*** RECORDS SUPPLIED
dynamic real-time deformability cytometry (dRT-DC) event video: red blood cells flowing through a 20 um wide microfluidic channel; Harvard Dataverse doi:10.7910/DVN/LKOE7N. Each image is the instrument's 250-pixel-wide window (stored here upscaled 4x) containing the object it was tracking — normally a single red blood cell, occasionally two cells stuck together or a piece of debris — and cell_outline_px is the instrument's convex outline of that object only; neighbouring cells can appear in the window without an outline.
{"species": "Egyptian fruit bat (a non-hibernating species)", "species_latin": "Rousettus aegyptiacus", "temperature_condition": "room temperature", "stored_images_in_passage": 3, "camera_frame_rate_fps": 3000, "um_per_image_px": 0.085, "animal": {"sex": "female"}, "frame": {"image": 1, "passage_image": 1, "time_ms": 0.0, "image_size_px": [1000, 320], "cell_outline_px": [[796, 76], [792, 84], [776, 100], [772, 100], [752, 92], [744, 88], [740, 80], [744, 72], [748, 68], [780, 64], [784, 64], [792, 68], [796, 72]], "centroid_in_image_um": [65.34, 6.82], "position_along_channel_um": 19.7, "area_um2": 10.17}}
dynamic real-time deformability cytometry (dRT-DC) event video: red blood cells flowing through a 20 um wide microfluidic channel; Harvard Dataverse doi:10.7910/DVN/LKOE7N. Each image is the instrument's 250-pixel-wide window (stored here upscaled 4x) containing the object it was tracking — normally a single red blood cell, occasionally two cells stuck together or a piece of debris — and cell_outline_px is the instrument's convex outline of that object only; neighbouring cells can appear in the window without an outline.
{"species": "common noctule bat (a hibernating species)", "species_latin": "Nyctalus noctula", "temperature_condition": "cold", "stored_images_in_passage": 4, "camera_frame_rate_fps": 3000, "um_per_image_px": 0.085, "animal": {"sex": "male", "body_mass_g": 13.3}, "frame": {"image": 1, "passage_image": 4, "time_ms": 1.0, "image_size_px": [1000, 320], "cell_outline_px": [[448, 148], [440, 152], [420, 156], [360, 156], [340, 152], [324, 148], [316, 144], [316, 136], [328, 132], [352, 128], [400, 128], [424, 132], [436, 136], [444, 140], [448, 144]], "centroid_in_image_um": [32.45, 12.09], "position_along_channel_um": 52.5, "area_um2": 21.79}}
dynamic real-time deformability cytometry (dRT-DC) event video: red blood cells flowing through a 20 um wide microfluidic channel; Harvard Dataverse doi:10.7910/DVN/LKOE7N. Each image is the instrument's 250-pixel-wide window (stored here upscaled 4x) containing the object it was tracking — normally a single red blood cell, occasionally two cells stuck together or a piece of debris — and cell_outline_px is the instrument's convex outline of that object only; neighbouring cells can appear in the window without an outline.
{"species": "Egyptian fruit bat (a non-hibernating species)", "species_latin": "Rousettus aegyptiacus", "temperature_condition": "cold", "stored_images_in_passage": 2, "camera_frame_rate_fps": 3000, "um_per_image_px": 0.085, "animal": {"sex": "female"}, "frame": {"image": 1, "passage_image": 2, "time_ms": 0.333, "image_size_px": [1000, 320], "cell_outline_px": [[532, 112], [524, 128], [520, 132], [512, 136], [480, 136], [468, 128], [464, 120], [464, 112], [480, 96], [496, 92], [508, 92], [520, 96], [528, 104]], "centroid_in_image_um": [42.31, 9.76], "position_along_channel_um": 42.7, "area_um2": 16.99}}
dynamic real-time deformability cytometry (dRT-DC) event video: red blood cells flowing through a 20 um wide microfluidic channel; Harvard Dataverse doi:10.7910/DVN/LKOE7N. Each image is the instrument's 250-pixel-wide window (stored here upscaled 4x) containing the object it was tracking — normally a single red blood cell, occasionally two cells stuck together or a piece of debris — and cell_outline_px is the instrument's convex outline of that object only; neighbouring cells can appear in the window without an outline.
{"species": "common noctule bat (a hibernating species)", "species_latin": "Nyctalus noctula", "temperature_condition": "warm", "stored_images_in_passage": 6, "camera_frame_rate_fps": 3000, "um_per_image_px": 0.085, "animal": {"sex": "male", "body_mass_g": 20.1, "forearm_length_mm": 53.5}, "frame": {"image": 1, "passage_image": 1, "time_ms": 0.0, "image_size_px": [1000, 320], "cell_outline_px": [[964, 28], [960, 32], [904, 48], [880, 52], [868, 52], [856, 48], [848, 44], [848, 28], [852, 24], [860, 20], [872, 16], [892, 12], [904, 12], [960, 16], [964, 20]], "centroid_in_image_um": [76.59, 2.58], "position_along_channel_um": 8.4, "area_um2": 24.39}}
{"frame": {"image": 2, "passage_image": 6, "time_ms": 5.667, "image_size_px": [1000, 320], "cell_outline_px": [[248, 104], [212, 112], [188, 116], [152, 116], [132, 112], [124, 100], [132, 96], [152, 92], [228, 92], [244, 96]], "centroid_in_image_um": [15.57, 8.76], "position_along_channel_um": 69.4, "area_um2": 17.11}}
******
__PROBLEM DESCRIPTION__.
Output each record precisely as given.

__OUTPUT OF THE EXERCISE__.
dynamic real-time deformability cytometry (dRT-DC) event video: red blood cells flowing through a 20 um wide microfluidic channel; Harvard Dataverse doi:10.7910/DVN/LKOE7N. Each image is the instrument's 250-pixel-wide window (stored here upscaled 4x) containing the object it was tracking — normally a single red blood cell, occasionally two cells stuck together or a piece of debris — and cell_outline_px is the instrument's convex outline of that object only; neighbouring cells can appear in the window without an outline.
{"species": "Egyptian fruit bat (a non-hibernating species)", "species_latin": "Rousettus aegyptiacus", "temperature_condition": "room temperature", "stored_images_in_passage": 3, "camera_frame_rate_fps": 3000, "um_per_image_px": 0.085, "animal": {"sex": "female"}, "frame": {"image": 1, "passage_image": 1, "time_ms": 0.0, "image_size_px": [1000, 320], "cell_outline_px": [[796, 76], [792, 84], [776, 100], [772, 100], [752, 92], [744, 88], [740, 80], [744, 72], [748, 68], [780, 64], [784, 64], [792, 68], [796, 72]], "centroid_in_image_um": [65.34, 6.82], "position_along_channel_um": 19.7, "area_um2": 10.17}}
dynamic real-time deformability cytometry (dRT-DC) event video: red blood cells flowing through a 20 um wide microfluidic channel; Harvard Dataverse doi:10.7910/DVN/LKOE7N. Each image is the instrument's 250-pixel-wide window (stored here upscaled 4x) containing the object it was tracking — normally a single red blood cell, occasionally two cells stuck together or a piece of debris — and cell_outline_px is the instrument's convex outline of that object only; neighbouring cells can appear in the window without an outline.
{"species": "common noctule bat (a hibernating species)", "species_latin": "Nyctalus noctula", "temperature_condition": "cold", "stored_images_in_passage": 4, "camera_frame_rate_fps": 3000, "um_per_image_px": 0.085, "animal": {"sex": "male", "body_mass_g": 13.3}, "frame": {"image": 1, "passage_image": 4, "time_ms": 1.0, "image_size_px": [1000, 320], "cell_outline_px": [[448, 148], [440, 152], [420, 156], [360, 156], [340, 152], [324, 148], [316, 144], [316, 136], [328, 132], [352, 128], [400, 128], [424, 132], [436, 136], [444, 140], [448, 144]], "centroid_in_image_um": [32.45, 12.09], "position_along_channel_um": 52.5, "area_um2": 21.79}}
dynamic real-time deformability cytometry (dRT-DC) event video: red blood cells flowing through a 20 um wide microfluidic channel; Harvard Dataverse doi:10.7910/DVN/LKOE7N. Each image is the instrument's 250-pixel-wide window (stored here upscaled 4x) containing the object it was tracking — normally a single red blood cell, occasionally two cells stuck together or a piece of debris — and cell_outline_px is the instrument's convex outline of that object only; neighbouring cells can appear in the window without an outline.
{"species": "Egyptian fruit bat (a non-hibernating species)", "species_latin": "Rousettus aegyptiacus", "temperature_condition": "cold", "stored_images_in_passage": 2, "camera_frame_rate_fps": 3000, "um_per_image_px": 0.085, "animal": {"sex": "female"}, "frame": {"image": 1, "passage_image": 2, "time_ms": 0.333, "image_size_px": [1000, 320], "cell_outline_px": [[532, 112], [524, 128], [520, 132], [512, 136], [480, 136], [468, 128], [464, 120], [464, 112], [480, 96], [496, 92], [508, 92], [520, 96], [528, 104]], "centroid_in_image_um": [42.31, 9.76], "position_along_channel_um": 42.7, "area_um2": 16.99}}
dynamic real-time deformability cytometry (dRT-DC) event video: red blood cells flowing through a 20 um wide microfluidic channel; Harvard Dataverse doi:10.7910/DVN/LKOE7N. Each image is the instrument's 250-pixel-wide window (stored here upscaled 4x) containing the object it was tracking — normally a single red blood cell, occasionally two cells stuck together or a piece of debris — and cell_outline_px is the instrument's convex outline of that object only; neighbouring cells can appear in the window without an outline.
{"species": "common noctule bat (a hibernating species)", "species_latin": "Nyctalus noctula", "temperature_condition": "warm", "stored_images_in_passage": 6, "camera_frame_rate_fps": 3000, "um_per_image_px": 0.085, "animal": {"sex": "male", "body_mass_g": 20.1, "forearm_length_mm": 53.5}, "frame": {"image": 1, "passage_image": 1, "time_ms": 0.0, "image_size_px": [1000, 320], "cell_outline_px": [[964, 28], [960, 32], [904, 48], [880, 52], [868, 52], [856, 48], [848, 44], [848, 28], [852, 24], [860, 20], [872, 16], [892, 12], [904, 12], [960, 16], [964, 20]], "centroid_in_image_um": [76.59, 2.58], "position_along_channel_um": 8.4, "area_um2": 24.39}}
{"frame": {"image": 2, "passage_image": 6, "time_ms": 5.667, "image_size_px": [1000, 320], "cell_outline_px": [[248, 104], [212, 112], [188, 116], [152, 116], [132, 112], [124, 100], [132, 96], [152, 92], [228, 92], [244, 96]], "centroid_in_image_um": [15.57, 8.76], "position_along_channel_um": 69.4, "area_um2": 17.11}}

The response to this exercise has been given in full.